In considering these questions, Mr Schwarz first charted the fundamentally different qualifications, in the polar opposite jurisdictions of Germany and the United States, of burden of proof concepts as principally procedural (common law) and substantive (civil law). Despite these different qualifications, however, both systems are concerned with creating a level playing field between litigants: while common law jurisdictions do so by permitting disclosure of documents controlled by the opponent and thus giving both parties equal access to the available evidence, civil law jurisdictions create equality between the litigants through (sometimes complex) rules on reversing the burden of proof or by operating certain presumptions against the party in the stronger (evidentiary) position. In the circumstances, document production in international arbitration faces a systemic issue: from the perspective of civil law jurisdictions, when arbitration indiscriminately allows for document production, it employs an instrument that is not only systemically alien but that potentially interferes with long-established rules of proof embedded in substantive law.
In proposing a solution, Mr Schwarz drew on several important arbitral principles: (i) the procedural flexibility of the arbitral process uniquely suited to resolve tensions between substance and procedure; (ii) the principle of party autonomy which requires that the parties' choice of substantive law be given effect; and (iii) the principle of equality which is inherent in both the common-law disclosure process and substantive burden of proof rules in civil law jurisdictions.
On that basis, Mr Schwarz rejected the notion that burden of proof rules are entirely detached from document disclosure but instead called for an assessment, in the individual case, of how the objectives and policy goals of the applicable substantive law can be best mirrored in, and given effect by, document production processes.

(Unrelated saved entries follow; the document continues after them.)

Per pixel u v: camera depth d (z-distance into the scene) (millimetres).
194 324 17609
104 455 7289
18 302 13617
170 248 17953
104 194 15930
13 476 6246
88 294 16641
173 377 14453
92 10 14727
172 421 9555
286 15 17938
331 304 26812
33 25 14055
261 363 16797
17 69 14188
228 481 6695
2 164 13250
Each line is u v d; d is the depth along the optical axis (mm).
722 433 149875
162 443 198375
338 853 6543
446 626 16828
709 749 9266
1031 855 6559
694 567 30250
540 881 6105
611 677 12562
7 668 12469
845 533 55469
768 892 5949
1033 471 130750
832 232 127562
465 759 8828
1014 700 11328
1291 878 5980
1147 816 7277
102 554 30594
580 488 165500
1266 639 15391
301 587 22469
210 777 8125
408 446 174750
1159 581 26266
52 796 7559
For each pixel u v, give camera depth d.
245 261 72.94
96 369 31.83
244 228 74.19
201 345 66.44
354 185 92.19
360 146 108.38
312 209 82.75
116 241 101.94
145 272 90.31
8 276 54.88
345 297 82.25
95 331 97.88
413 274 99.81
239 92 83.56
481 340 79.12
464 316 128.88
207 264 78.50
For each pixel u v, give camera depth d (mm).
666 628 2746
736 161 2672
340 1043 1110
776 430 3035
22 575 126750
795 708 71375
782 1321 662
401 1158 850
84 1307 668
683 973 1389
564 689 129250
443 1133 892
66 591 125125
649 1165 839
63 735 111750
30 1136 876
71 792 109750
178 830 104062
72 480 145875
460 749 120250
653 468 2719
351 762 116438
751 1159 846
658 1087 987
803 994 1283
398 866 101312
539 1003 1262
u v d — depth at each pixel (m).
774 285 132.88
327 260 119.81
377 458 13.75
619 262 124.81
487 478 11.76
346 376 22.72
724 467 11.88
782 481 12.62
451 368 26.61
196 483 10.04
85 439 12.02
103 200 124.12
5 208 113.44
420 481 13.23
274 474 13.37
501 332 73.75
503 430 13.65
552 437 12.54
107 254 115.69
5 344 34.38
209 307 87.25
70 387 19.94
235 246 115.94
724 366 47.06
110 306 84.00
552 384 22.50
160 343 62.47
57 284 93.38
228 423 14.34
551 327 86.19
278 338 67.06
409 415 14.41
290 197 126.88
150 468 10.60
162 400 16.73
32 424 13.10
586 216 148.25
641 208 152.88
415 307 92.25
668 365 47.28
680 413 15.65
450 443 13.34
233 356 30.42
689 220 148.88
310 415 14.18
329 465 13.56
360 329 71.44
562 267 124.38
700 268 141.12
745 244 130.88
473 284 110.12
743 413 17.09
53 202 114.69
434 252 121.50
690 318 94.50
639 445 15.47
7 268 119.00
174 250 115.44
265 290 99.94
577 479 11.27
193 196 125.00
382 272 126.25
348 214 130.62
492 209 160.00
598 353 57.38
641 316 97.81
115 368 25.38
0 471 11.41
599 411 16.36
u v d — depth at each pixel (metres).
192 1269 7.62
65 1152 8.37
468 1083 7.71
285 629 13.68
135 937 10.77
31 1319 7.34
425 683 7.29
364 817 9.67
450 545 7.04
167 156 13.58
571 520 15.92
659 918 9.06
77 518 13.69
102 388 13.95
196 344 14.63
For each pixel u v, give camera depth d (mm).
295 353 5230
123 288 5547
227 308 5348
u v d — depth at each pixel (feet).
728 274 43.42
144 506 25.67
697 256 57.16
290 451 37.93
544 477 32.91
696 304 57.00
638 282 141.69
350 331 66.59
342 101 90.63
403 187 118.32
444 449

For example, where the applicable substantive law reverses the burden of proof onto the opponent, precisely because the opponent is 'closer' to the evidence, it would be systemically correct not to order document production but instead to enforce the substantive burden of proof rule (and indeed any heightened evidentiary standard) against the party in possession of the documents. It would be equally coherent in such circumstances, however, to allow document production requests between the parties—but this would then also require reconsidering the evidentiary value judgment imposed by substantive law: through document production, one party is no longer disadvantaged in its access to the evidence, and ought therefore not benefit from evidentiary rules designed to address that disadvantage. After discussing several other examples, Mr Schwarz also addressed the situation in which the substantive law did not provide a specific rule deviating from the typical distribution between claimant and respondent. In that case, he argued for allowing document production as the best possible practice ensuring equal access to the evidence and fair and effective decision making.
The lecture was followed by a debate chaired by the Dean of Vienna University School of Law, Professor Dr Paul Oberhammer between Professor Dr Istvan Varga (University of Budapest), Dr Gerold Zeiler (of Zeiler & Partners in Vienna) and the audience.
The Bergsten Lecture was installed to recognize and honor the achievements of Professor Eric Bergsten, former Secretary General of UNCITRAL and founder of the VIS International Arbitration Moot in Vienna. Previous speakers were Nathalie Voser, Alexis Mourre and John Beechey.